Given entries START

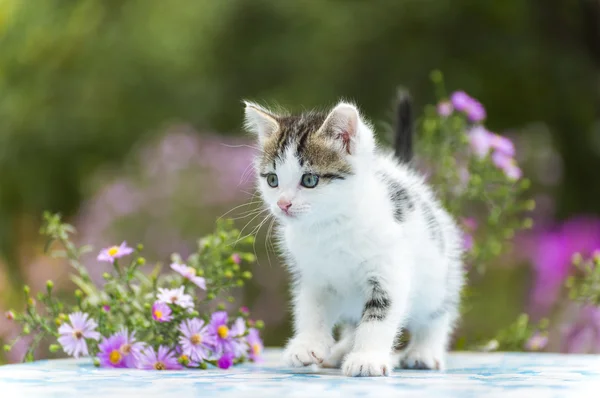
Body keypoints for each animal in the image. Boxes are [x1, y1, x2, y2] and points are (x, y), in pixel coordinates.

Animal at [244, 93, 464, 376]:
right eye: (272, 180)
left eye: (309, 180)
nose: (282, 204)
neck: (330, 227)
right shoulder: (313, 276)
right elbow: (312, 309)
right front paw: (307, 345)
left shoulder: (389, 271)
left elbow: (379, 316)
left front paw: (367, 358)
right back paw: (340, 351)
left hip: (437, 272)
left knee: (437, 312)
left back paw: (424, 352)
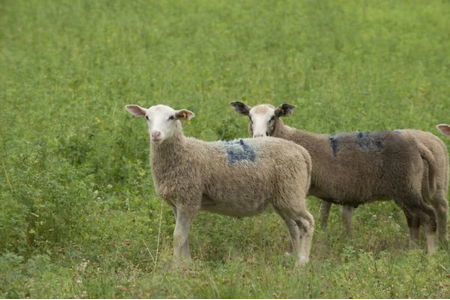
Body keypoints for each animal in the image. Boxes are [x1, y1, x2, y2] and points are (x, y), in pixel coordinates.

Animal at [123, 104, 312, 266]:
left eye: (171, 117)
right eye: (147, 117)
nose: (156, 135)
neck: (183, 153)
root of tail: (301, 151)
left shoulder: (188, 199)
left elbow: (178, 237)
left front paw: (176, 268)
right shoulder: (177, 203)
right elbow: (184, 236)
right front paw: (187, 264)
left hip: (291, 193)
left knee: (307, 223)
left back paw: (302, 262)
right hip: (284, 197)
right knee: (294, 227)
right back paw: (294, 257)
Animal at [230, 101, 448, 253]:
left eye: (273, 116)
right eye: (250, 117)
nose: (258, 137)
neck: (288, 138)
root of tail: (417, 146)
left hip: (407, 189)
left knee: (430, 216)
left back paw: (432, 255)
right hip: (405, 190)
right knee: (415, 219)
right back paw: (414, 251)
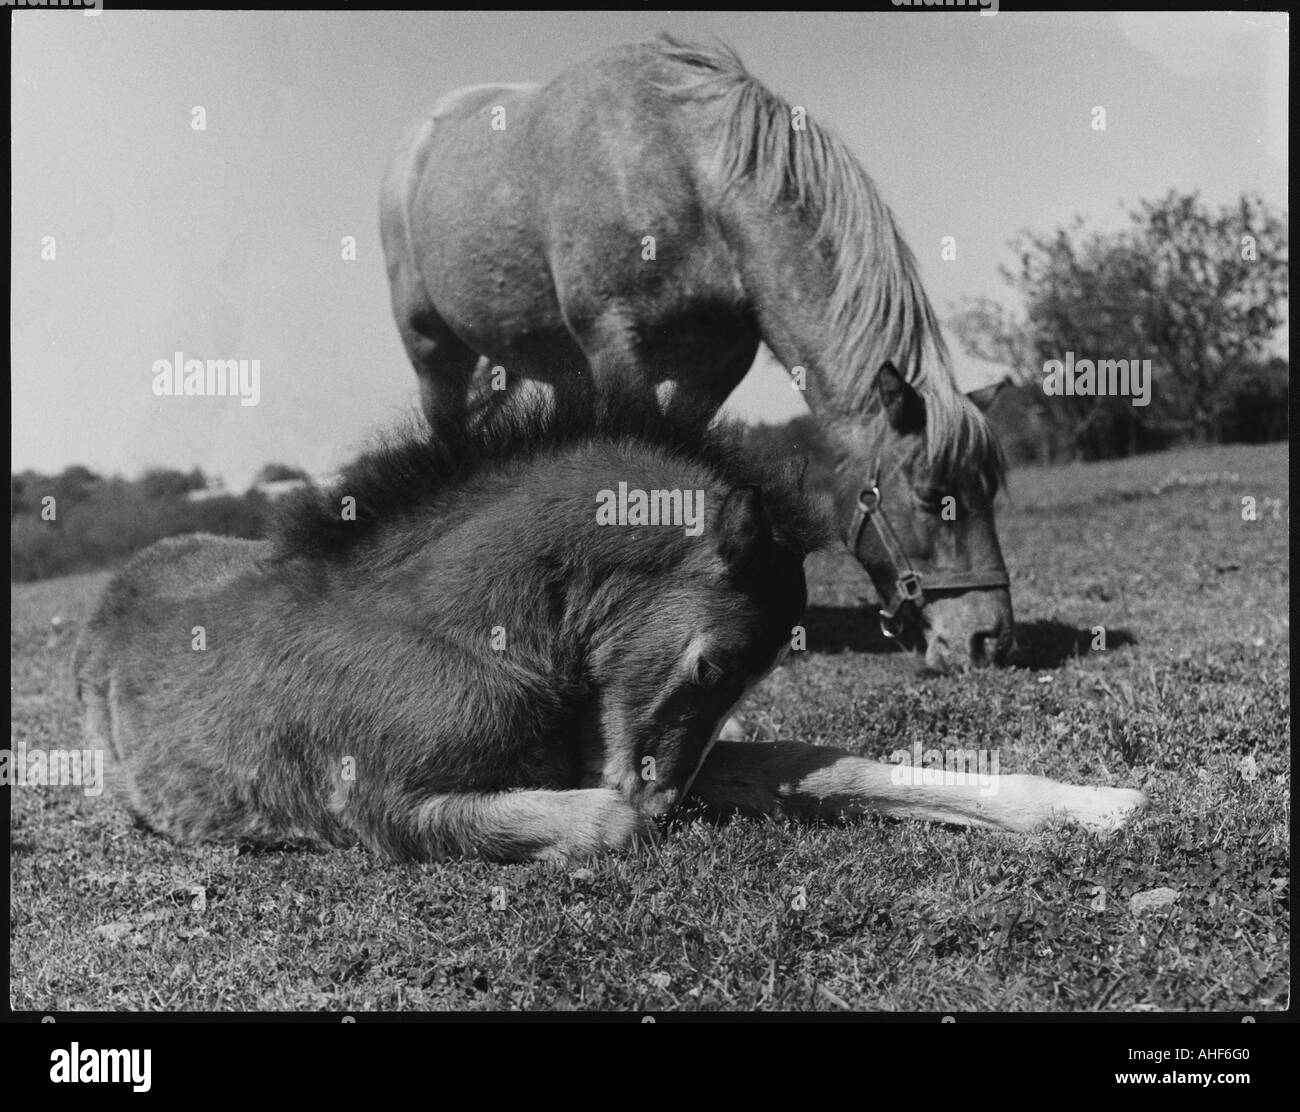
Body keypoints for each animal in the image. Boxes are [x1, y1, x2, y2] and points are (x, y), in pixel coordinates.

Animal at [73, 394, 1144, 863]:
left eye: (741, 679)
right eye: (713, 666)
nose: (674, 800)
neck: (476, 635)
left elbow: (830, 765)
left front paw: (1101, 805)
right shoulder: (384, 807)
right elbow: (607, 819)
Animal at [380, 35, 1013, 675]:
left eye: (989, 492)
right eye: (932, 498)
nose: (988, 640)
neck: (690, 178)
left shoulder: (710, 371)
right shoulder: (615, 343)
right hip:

Given entries END

The result should be an exact copy of only the lines above from the one that holds "right back paw: (294, 257)" through the one that holds "left shoulder: (710, 371)", both ends included, without pictures.

right back paw: (294, 257)
Animal at [230, 101, 448, 253]:
left eye: (273, 116)
right eye: (250, 117)
nose: (258, 137)
neck: (288, 138)
root of tail: (417, 146)
left hip: (407, 189)
left knee: (430, 216)
left back paw: (432, 255)
right hip: (405, 190)
right knee: (415, 219)
right back paw: (414, 251)
Body keypoints for each animal in the image. Boxes are [x1, y1, x2, y2] and points are (x, y), in pixel coordinates.

Animal at [73, 394, 1144, 863]:
left eye: (741, 679)
right eye: (713, 666)
nose: (674, 800)
neck: (476, 635)
left elbow: (830, 765)
left front paw: (1101, 805)
right shoulder: (384, 807)
right elbow: (607, 819)
Animal at [380, 35, 1013, 675]:
left eye: (989, 492)
right eye: (932, 498)
nose: (988, 640)
neck: (690, 178)
left shoulder: (710, 371)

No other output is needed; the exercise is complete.